Go Here: Using Award Winning Books in Class

Now that we know who won the big prizes at the Youth Media Awards, the question is, “What now?” Thankfully, there is a fantastic resource that will help you incorporate these fantastic books into your classroom curriculum.

TeachingBooks.net (which is a bookmark-worthy resource anyway) has a fantastic page with all of the winners. Clicking on a book will take you to a page with lesson plans, book trailers, author information, and even author book readings! Using these resources will help bring these books to life.

TeachingBooks.net   2013 ALA s Youth Media Award Winners

BiblioNasium

BiblioNasium is a reading community for students and their teachers. If you’ve ever used Goodreads or Shelfari, you know how great it is to keep track of books you’ve read, books you want to read, and keep up with what others are reading. BiblioNasium offers the same experience, only in a safe community just for you and your students. It’s pretty simple to use: you create an account for yourself, and then you can create a class, complete with accounts for each student.

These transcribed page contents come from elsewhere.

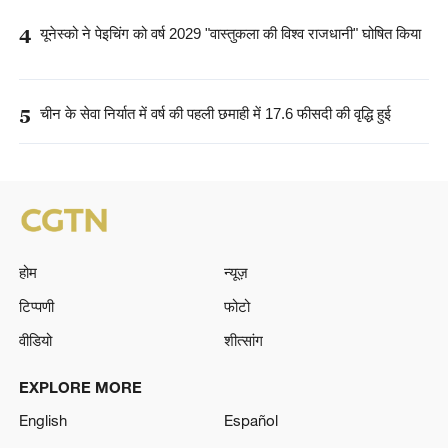
4
यूनेस्को ने पेइचिंग को वर्ष 2029 "वास्तुकला की विश्व राजधानी" घोषित किया
5
चीन के सेवा निर्यात में वर्ष की पहली छमाही में 17.6 फीसदी की वृद्धि हुई
होम
न्यूज़
टिप्पणी
फोटो
वीडियो
शीत्सांग
EXPLORE MORE
English
Español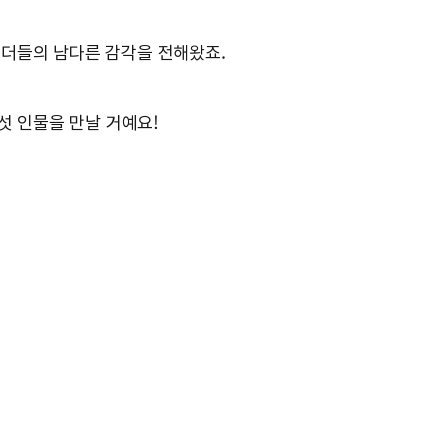
 리더들의 남다른 감각을 전해왔죠.
섯 인물을 만날 거예요!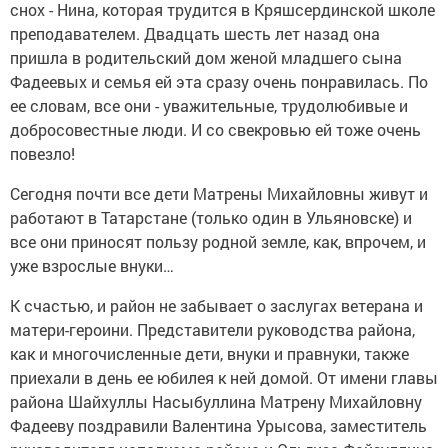
снох - Нина, которая трудится в Кряшсердинской школе
преподавателем. Двадцать шесть лет назад она
пришла в родительский дом женой младшего сына
Фадеевых и семья ей эта сразу очень понравилась. По
ее словам, все они - уважительные, трудолюбивые и
добросовестные люди. И со свекровью ей тоже очень
повезло!
Сегодня почти все дети Матрены Михайловны живут и
работают в Татарстане (только один в Ульяновске) и
все они приносят пользу родной земле, как, впрочем, и
уже взрослые внуки…
К счастью, и район не забывает о заслугах ветерана и
матери-героини. Представители руководства района,
как и многочисленные дети, внуки и правнуки, также
приехали в день ее юбилея к ней домой. От имени главы
района Шайхуллы Насыбуллина Матрену Михайловну
Фадееву поздравили Валентина Урысова, заместитель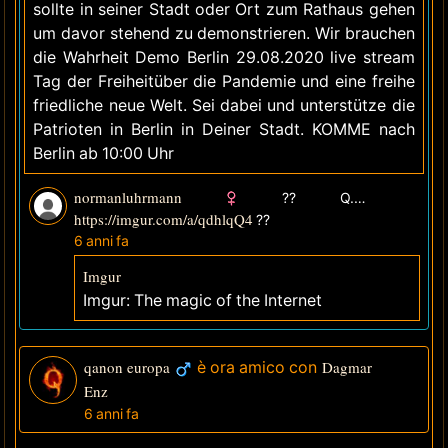
sollte in seiner Stadt oder Ort zum Rathaus gehen
um davor stehend zu demonstrieren. Wir brauchen
die Wahrheit Demo Berlin 29.08.2020 live stream
Tag der Freiheitüber die Pandemie und eine freihe
friedliche neue Welt. Sei dabei und unterstütze die
Patrioten in Berlin in Deiner Stadt. KOMME nach
Berlin ab 10:00 Uhr
normanluhrmann
?? Q.DE
https://imgur.com/a/qdhlqQ4
??
6 anni fa
Imgur
Imgur: The magic of the Internet
qanon europa
è ora amico con
Dagmar
Enz
6 anni fa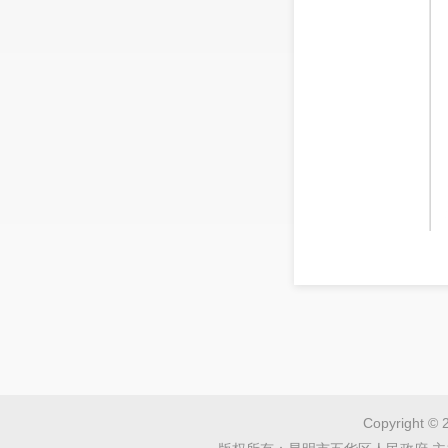
一、
1—1
房地产投
全区固定
Copyright © 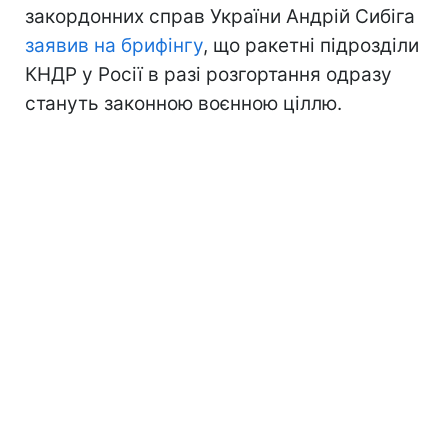
закордонних справ України Андрій Сибіга
заявив на брифінгу
, що ракетні підрозділи
КНДР у Росії в разі розгортання одразу
стануть законною воєнною ціллю.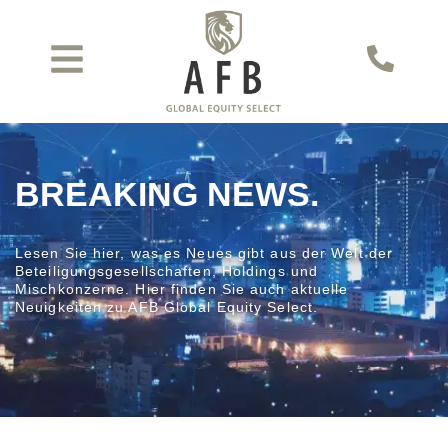
BREAKING NEWS.
Lesen Sie hier, was es Neues gibt aus der Welt der
Beteiligungsgesellschaften, Holdings und
Mischkonzerne. Hier finden Sie auch aktuelle
Neuigkeiten zu AFB Global Equity Select.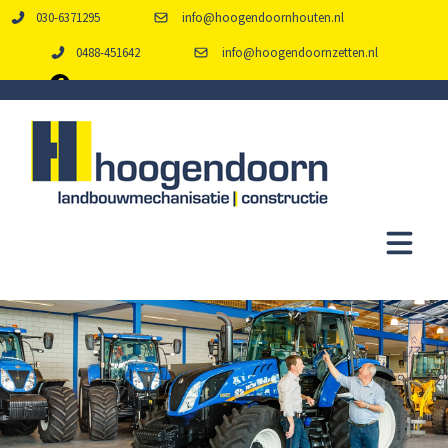
030-6371295
info@hoogendoornhouten.nl
0488-451642
info@hoogendoornzetten.nl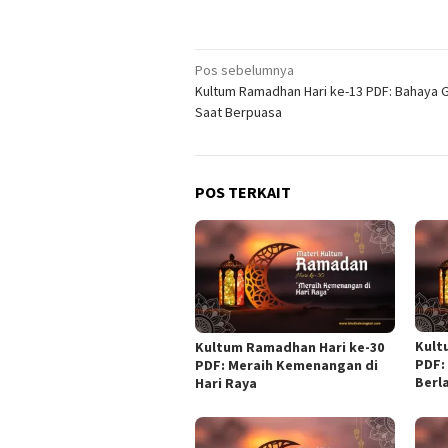
Navigasi
Pos sebelumnya
Kultum Ramadhan Hari ke-13 PDF: Bahaya 
pos
Saat Berpuasa
POS TERKAIT
Kult
Kultum Ramadhan Hari ke-30
PDF:
PDF: Meraih Kemenangan di
Berl
Hari Raya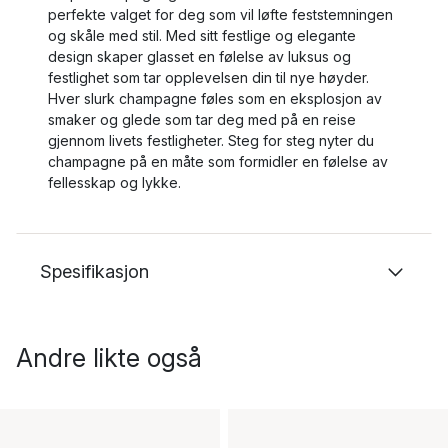
perfekte valget for deg som vil løfte feststemningen
og skåle med stil. Med sitt festlige og elegante
design skaper glasset en følelse av luksus og
festlighet som tar opplevelsen din til nye høyder.
Hver slurk champagne føles som en eksplosjon av
smaker og glede som tar deg med på en reise
gjennom livets festligheter. Steg for steg nyter du
champagne på en måte som formidler en følelse av
fellesskap og lykke.
Spesifikasjon
Andre likte også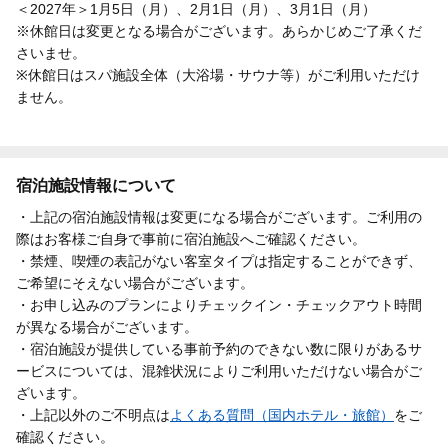
＜2027年＞1月5日（月）、2月1日（月）、3月1日（月）
※休館日は変更となる場合がございます。あらかじめご了承くだ
さいませ。
※休館日はスパ施設全体（大浴場・サウナ等）がご利用いただけ
ません。
宿泊施設情報について
・上記の宿泊施設情報は変更になる場合がございます。ご利用の
際はお客様ご自身で事前に宿泊施設へご確認ください。
・禁煙、喫煙の表記がない客室タイプは指定することができず、
ご希望にそえない場合がございます。
・お申し込みのプランによりチェックイン・チェックアウト時間
が異なる場合がございます。
・宿泊施設が提供している事前予約のできない数に限りがあるサ
ービスについては、混雑状況によりご利用いただけない場合がご
ざいます。
・上記以外のご不明点は
よくある質問（国内ホテル・旅館）
をご
確認ください。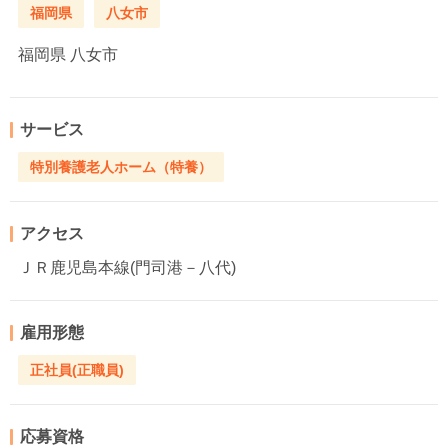
福岡県
八女市
福岡県
八女市
サービス
特別養護老人ホーム（特養）
アクセス
ＪＲ鹿児島本線(門司港－八代)
雇用形態
正社員(正職員)
応募資格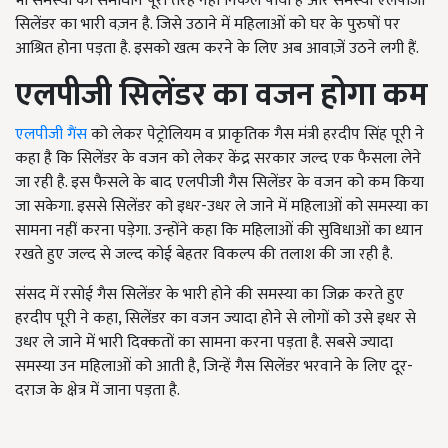
भी समस्या का समाधान पूरी तरह नहीं निकल पाया है और समस्या एलपीजी
सिलेंडर का भारी वज़न है. जिसे उठाने में महिलाओं को घर के पुरुषों पर
आश्रित होना पड़ता है. इसको खत्म करने के लिए अब आवाज़ें उठने लगी हैं.
एलपीजी सिलेंडर का वजन होगा कम
एलपीजी गैंस
को लेकर पेट्रोलियम व प्राकृतिक गैस मंत्री हरदीप सिंह पूरी ने
कहा है कि सिलेंडर के वजन को लेकर केंद्र सरकार जल्द एक फैसला लेने
जा रही है. इस फैसले के बाद एलपीजी गैस सिलेंडर के वजन को कम किया
जा सकेगा. इससे सिलेंडर को इधर-उधर ले जाने में महिलाओं को समस्या का
सामना नहीं करना पड़ेगा. उन्होंने कहा कि महिलाओं की सुविधाओं का ध्यान
रखते हुए जल्द से जल्द कोई बेहतर विकल्प की तलाश की जा रही है.
संसद में रसोई गैस सिलेंडर के भारी होने की समस्या का जिक्र करते हुए
हरदीप पूरी ने कहा, सिलेंडर का वजन ज्यादा होने से लोगों को उसे इधर से
उधर ले जाने में भारी दिक्कतों का सामना करना पड़ता है. सबसे ज्यादा
समस्या उन महिलाओं को आती है, जिन्हें गैस सिलेंडर भरवाने के लिए दूर-
दराज के क्षेत्र में जाना पड़ता है.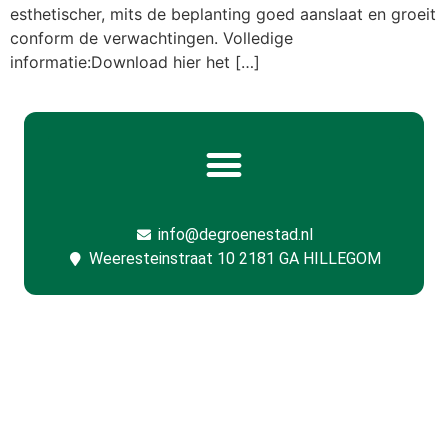
esthetischer, mits de beplanting goed aanslaat en groeit
conform de verwachtingen. Volledige
informatie:Download hier het […]
info@degroenestad.nl
Weeresteinstraat 10 2181 GA HILLEGOM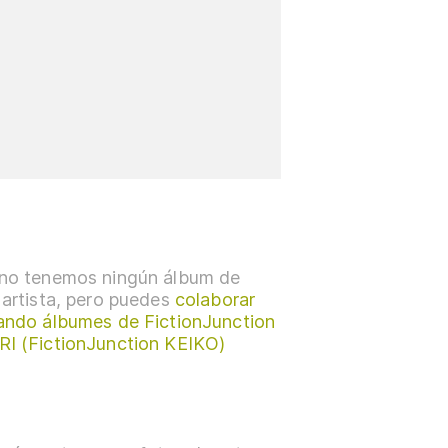
no tenemos ningún álbum de
 artista, pero puedes
colaborar
ando álbumes de FictionJunction
I (FictionJunction KEIKO)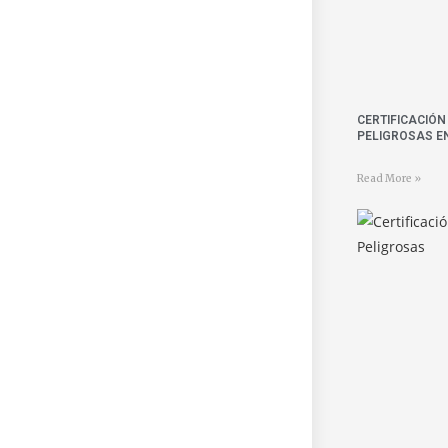
CERTIFICACIÓ
PELIGROSAS E
Read More »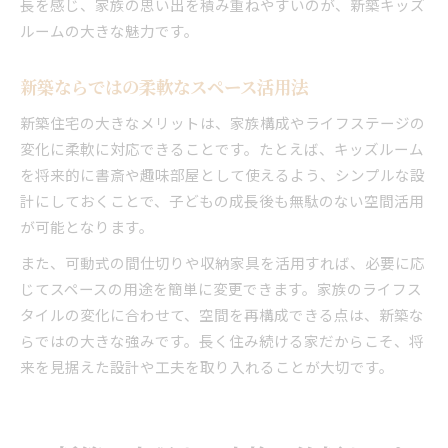
長を感じ、家族の思い出を積み重ねやすいのが、新築キッズ
ルームの大きな魅力です。
新築ならではの柔軟なスペース活用法
新築住宅の大きなメリットは、家族構成やライフステージの
変化に柔軟に対応できることです。たとえば、キッズルーム
を将来的に書斎や趣味部屋として使えるよう、シンプルな設
計にしておくことで、子どもの成長後も無駄のない空間活用
が可能となります。
また、可動式の間仕切りや収納家具を活用すれば、必要に応
じてスペースの用途を簡単に変更できます。家族のライフス
タイルの変化に合わせて、空間を再構成できる点は、新築な
らではの大きな強みです。長く住み続ける家だからこそ、将
来を見据えた設計や工夫を取り入れることが大切です。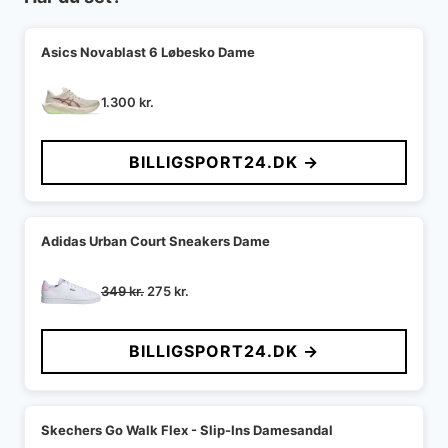
Asics Novablast 6 Løbesko Dame
1.300
kr.
BILLIGSPORT24.DK →
Adidas Urban Court Sneakers Dame
Den
Den
349
kr.
275
kr.
oprindelige
aktuelle
pris
pris
BILLIGSPORT24.DK →
var:
er:
349 kr..
275 kr..
Skechers Go Walk Flex - Slip-Ins Damesandal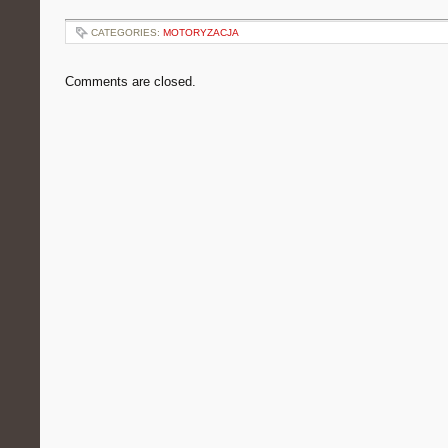
CATEGORIES:
MOTORYZACJA
Comments are closed.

Teachers can create lists of recommended and required books, and they can recommend books to a specific student. Students can, in turn, keep track of what they’re reading using a reading log, and recommend books to their friends. There is even a place where parents can log in and view what their kids are reading. The best part is that, while this is a social community, students can only communicate with their teacher, and (with parental permission) with other students in their class.

I love the idea of allowing students to review and recommend books to each other; my own Goodreads and Shelfari accounts have helped me find some great books that I might not have otherwise read. The site is in beta, however, which means it’s still in a testing phase. Sometimes, the pages hang and take a while to load. Some of the functionality is not intuitive, and it may take time to figure out how to do certain things. However, it’s a work in progress, and will only get better. Signing up is free, and they don’t spam you with emails, so make yourself (and your class!) an account and see what you think!

Google Lit Trips

Yet another fantastic way to use Google for education! Google Lit Trips were created by teachers as a way to teach literature as a completely out-of-the-box experience. Rather than simply reading a story, students use Google Earth to go along on the journey of each character, following their geographical trail. Books for K-5, 6-8, and 9-12 are all available, though the selection is understandably small.

You can even create your own Lit Trip with your students, researching locations, finding quotes, and delving deeper into your source material. The site offers directions here.

This site, created by educators, is truly a labor of love, and a brilliant way to bring literature to life.

 

Barnes and Noble Storytime

Did you know that Barnes and Noble posts animated video versions of favorite picture books, read aloud as a storytime? The most recent book featured on Barnes and Noble is Ree Drummond’s Charlie the Ranch Dog, and features Ree herself reading her book aloud. A very fun and easy way to bring books to life and experience some favorite picture books (Strega Nona! The Polar Express! Green Eggs and Ham!) in a new way.

Little Bird Tales

Little Bird Tales is another quick and easy way to create digital stories. Beginning with images (photos or drawings), children can record a voiceover to tell a story. This site is very similar to VoiceThread, though it is designed specifically for use in education, so you can actually manage a classroom’s worth of accounts from one login. It’s also different from VoiceThread in that it actually has an integrated art pad application so that you can create illustrations right there, rather than upload them.

Bartleby

Bartleby provides reference books, fiction books, and nonfiction books for free. You can browse the famous illustrations in Grey’s Anatomy, or learn about proper grammar in Strunk’s Elements of Style. This is a great way to access thousands of well-known and reliable resources quickly and easily. Since the information is all online, you can easily search the text for specific parts.

 

Seussville’s Read Across America Resources

If you’re looking for some last-minute resources for Dr. Seuss’s birthday, or Read Across America Day, just go to Seussville! There are all kinds of printable activities, like a word find, a maze, and even a Dr. Seuss themed game of telephone called Seussaphone.

Update: It seems as though the server for Seussville is having some problems. It’s possible that it can’t handle today’s pre-birthday site traffic.